-- Material to process follows --
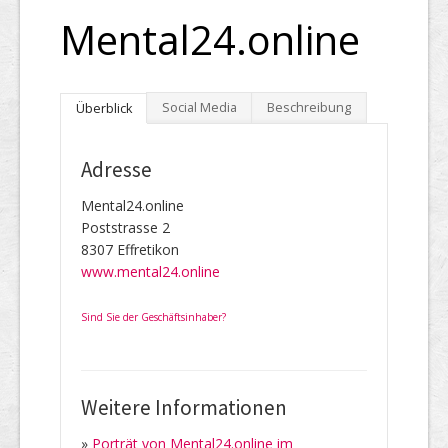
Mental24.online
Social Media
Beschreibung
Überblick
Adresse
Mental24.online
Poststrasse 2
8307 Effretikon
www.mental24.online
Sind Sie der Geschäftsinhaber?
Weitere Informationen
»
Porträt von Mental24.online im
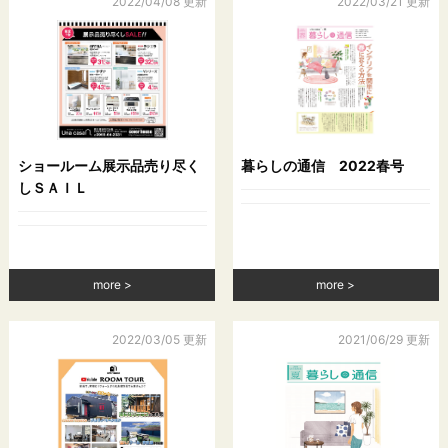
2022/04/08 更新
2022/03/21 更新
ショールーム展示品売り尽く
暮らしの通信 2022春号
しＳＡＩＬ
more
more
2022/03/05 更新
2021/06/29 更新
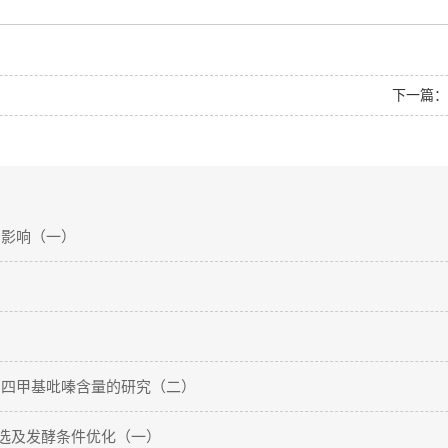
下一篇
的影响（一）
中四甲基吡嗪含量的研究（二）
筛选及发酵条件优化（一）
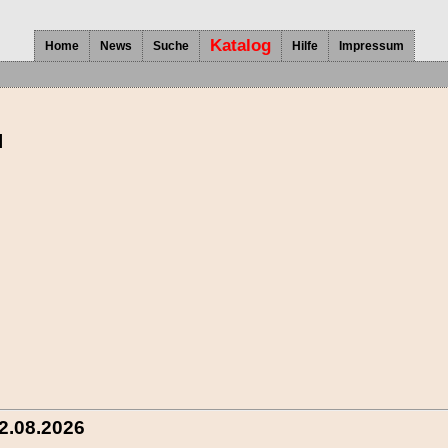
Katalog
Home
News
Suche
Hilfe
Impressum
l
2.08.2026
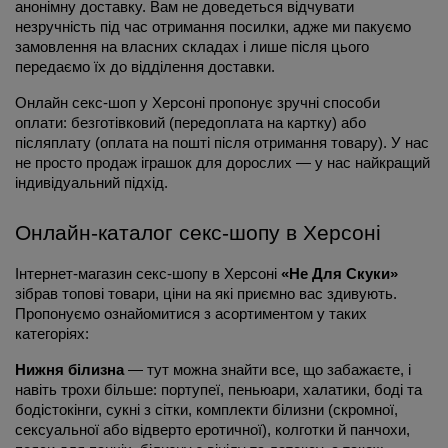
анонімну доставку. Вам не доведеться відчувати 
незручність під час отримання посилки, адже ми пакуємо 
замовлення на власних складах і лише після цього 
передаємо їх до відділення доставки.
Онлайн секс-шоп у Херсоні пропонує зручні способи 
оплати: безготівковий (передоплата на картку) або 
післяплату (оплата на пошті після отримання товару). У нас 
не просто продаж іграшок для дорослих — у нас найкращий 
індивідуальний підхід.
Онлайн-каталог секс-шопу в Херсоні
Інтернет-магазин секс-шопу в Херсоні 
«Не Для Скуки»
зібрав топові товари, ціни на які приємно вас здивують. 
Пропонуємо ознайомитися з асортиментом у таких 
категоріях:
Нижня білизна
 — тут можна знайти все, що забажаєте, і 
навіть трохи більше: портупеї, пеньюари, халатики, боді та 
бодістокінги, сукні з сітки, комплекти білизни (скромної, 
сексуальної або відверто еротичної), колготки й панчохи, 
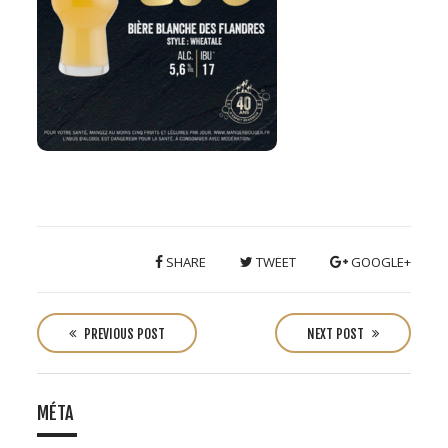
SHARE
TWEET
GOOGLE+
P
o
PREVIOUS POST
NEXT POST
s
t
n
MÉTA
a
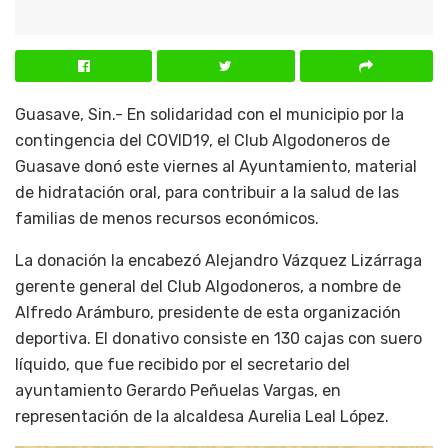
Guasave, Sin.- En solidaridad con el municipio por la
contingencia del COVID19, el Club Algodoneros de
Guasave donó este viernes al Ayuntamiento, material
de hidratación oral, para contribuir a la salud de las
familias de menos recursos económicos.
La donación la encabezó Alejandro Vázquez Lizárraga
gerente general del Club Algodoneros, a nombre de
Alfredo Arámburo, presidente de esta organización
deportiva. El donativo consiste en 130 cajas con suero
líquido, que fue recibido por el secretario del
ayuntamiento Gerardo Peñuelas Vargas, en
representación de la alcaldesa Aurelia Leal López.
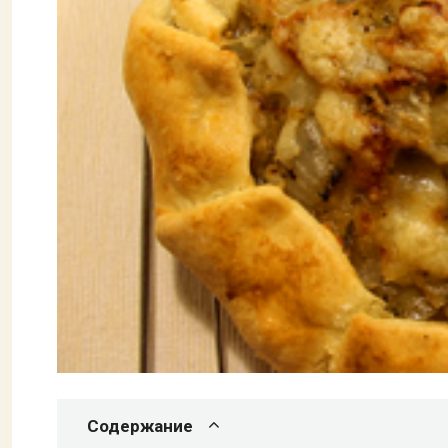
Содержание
-- Material to process concluded --
-- Material to process follows --
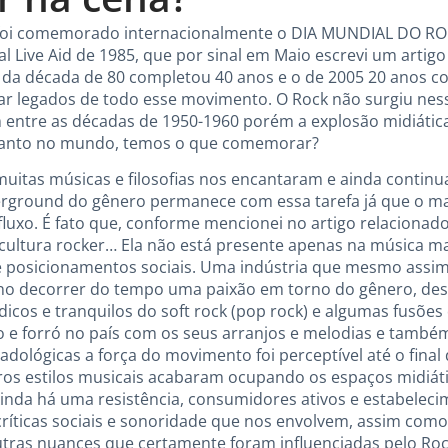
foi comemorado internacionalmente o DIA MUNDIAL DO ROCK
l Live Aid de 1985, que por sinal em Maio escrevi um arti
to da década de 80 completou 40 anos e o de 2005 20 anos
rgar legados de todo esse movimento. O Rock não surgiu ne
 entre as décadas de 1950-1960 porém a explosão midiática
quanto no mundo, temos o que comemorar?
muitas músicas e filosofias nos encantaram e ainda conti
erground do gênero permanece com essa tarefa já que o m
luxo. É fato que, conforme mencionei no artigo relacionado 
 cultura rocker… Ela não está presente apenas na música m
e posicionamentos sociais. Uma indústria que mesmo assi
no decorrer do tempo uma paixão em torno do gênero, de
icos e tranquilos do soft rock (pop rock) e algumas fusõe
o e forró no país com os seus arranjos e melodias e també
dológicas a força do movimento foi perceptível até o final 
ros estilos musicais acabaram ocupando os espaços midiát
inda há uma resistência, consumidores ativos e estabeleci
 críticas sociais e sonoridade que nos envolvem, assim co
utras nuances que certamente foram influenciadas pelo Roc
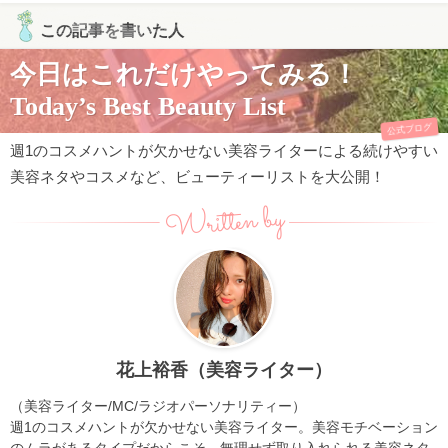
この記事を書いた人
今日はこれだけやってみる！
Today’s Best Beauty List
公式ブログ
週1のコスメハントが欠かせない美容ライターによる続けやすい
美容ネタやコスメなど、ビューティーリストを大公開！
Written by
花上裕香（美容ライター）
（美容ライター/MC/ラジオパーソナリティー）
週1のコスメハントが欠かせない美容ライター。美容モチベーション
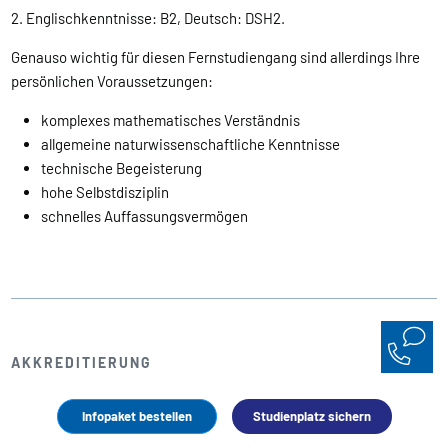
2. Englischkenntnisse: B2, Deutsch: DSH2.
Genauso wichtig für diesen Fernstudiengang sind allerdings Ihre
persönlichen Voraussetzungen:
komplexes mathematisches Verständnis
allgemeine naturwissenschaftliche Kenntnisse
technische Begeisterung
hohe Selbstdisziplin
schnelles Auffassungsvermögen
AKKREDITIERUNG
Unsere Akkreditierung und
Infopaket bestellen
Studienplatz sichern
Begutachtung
-- Material to process concluded --
-- Material to process follows --
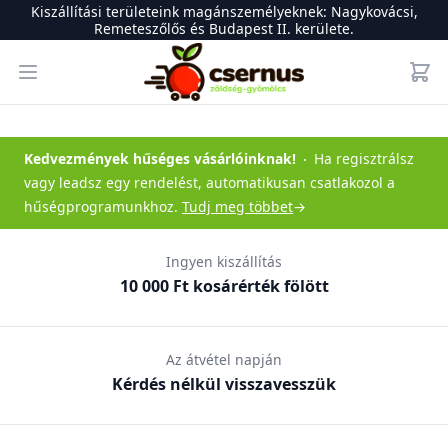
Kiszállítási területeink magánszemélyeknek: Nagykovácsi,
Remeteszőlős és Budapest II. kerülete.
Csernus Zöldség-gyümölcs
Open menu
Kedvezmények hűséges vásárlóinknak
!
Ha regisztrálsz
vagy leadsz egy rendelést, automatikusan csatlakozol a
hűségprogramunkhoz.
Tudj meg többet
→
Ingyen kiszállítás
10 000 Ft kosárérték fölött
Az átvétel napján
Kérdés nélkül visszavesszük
-- Material to process concluded --
▸ Task requirements
Single out each line of the records above with the string "Guasave" in it, and copy it.

▸ Written answer
Guasave, Sin.- En solidaridad con el municipio por la
Guasave donó este viernes al Ayuntamiento, material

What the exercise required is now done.